GitHub’s new Code Security Risk Assessment gives you a quick, free snapshot of vulnerabilities across your org with one click.
Yoshiii
GitHub’s new Code Security Risk Assessment gives you a quick, free snapshot of vulnerabilities across your org with one click.
Yoshiii
@Yoshiii, the one-click org scan is handy because it gets people to actually look at the problem.
The catch is it only helps if someone owns the follow-up. I’d use it to flag the high-severity stuff, then route the rest into a weekly patch queue instead of trying to fix everything at once.
VaultBoy
One-click scans are a great triage tool, but treat the results as untrusted until you verify the findings and lock down who can view the report since it can leak repo and dependency details. Assign an owner and a timebox for the top issues so it doesn’t turn into permanent “scan theater. ”
Sarah
Bake the scan into CI on every PR and gate only on new high-severity hits so you don’t get buried by old backlog noise.
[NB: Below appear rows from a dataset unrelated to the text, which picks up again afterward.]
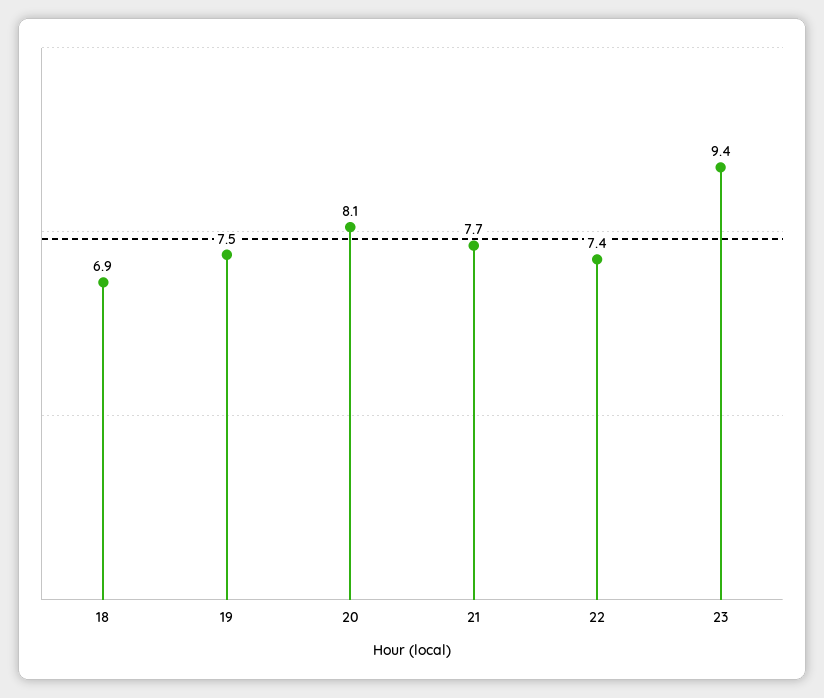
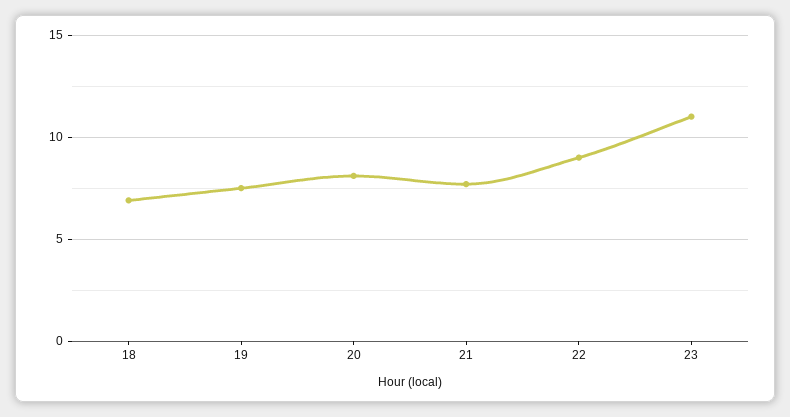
  {
    "18": 6.9,
    "19": 7.5,
    "20": 8.1,
    "21": 7.7,
-   "22": 7.4,
+   "22": 9,
-   "23": 9.4
+   "23": 11
  }

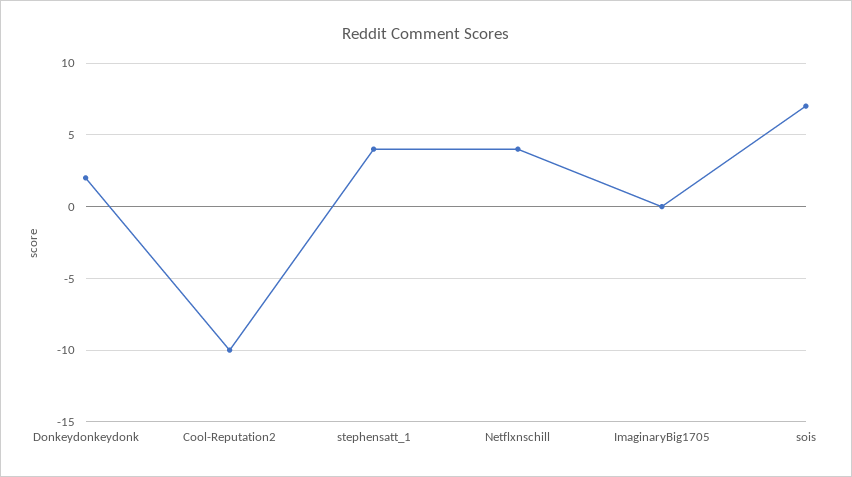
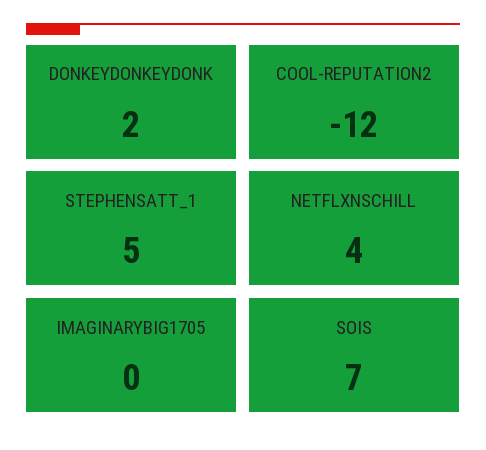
  {
    "Donkeydonkeydonk": 2,
-   "Cool-Reputation2": -10,
+   "Cool-Reputation2": -12,
-   "stephensatt_1": 4,
+   "stephensatt_1": 5,
    "Netflxnschill": 4,
    "ImaginaryBig1705": 0,
    "sois": 7
  }

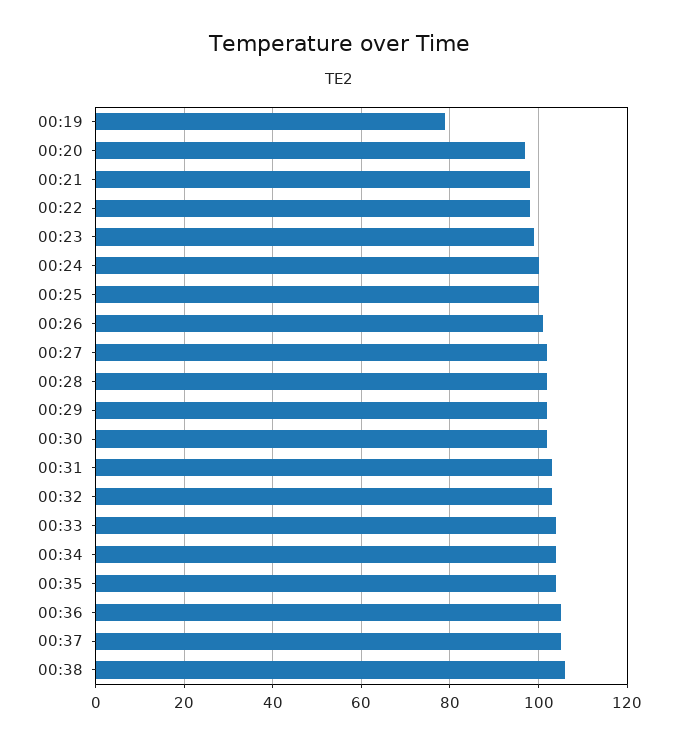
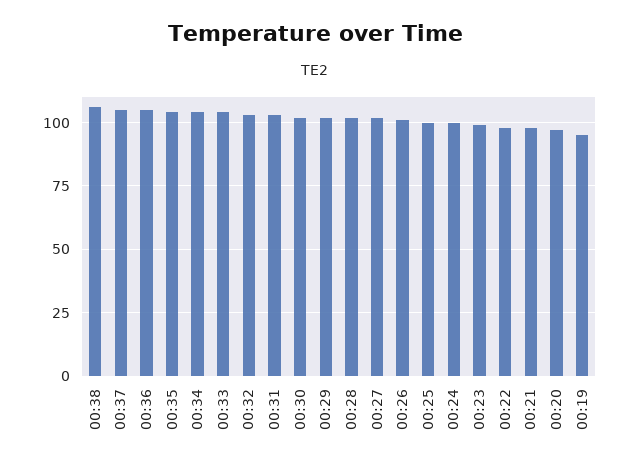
  {
-   "00:19": 80,
+   "00:19": 95,
    "00:20": 95,
    "00:21": 100,
    "00:22": 100,
    "00:23": 100,
    "00:24": 100,
    "00:25": 100,
    "00:26": 100,
    "00:27": 100,
    "00:28": 100,
    "00:29": 100,
    "00:30": 100,
    "00:31": 105,
    "00:32": 105,
    "00:33": 105,
    "00:34": 105,
    "00:35": 105,
    "00:36": 105,
    "00:37": 105,
    "00:38": 105
  }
Also lock down the report artifacts since they can spill internal file paths and exact package versions.
WaffleFries
Good call on gating only new highs; pairing that with a scheduled full scan plus a “time-to-fix” SLA keeps the backlog from silently rotting. Also consider outputting results in SARIF to centralize access controls and avoid leaking raw artifacts.
Hari
If SARIF isn’t in place yet, a single locked-down dashboard beats sprinkling full stack traces and file paths across Jira and Slack.
Auto-assign owners per repo so that time-to-fix SLA doesn’t dissolve into “someone will get to it.”
Arthur
Agree on centralizing, and I’d add one guardrail: redact secrets and internal paths at the source and only expose deep traces behind RBAC with expiring links so Slack and Jira never become your data leak surface.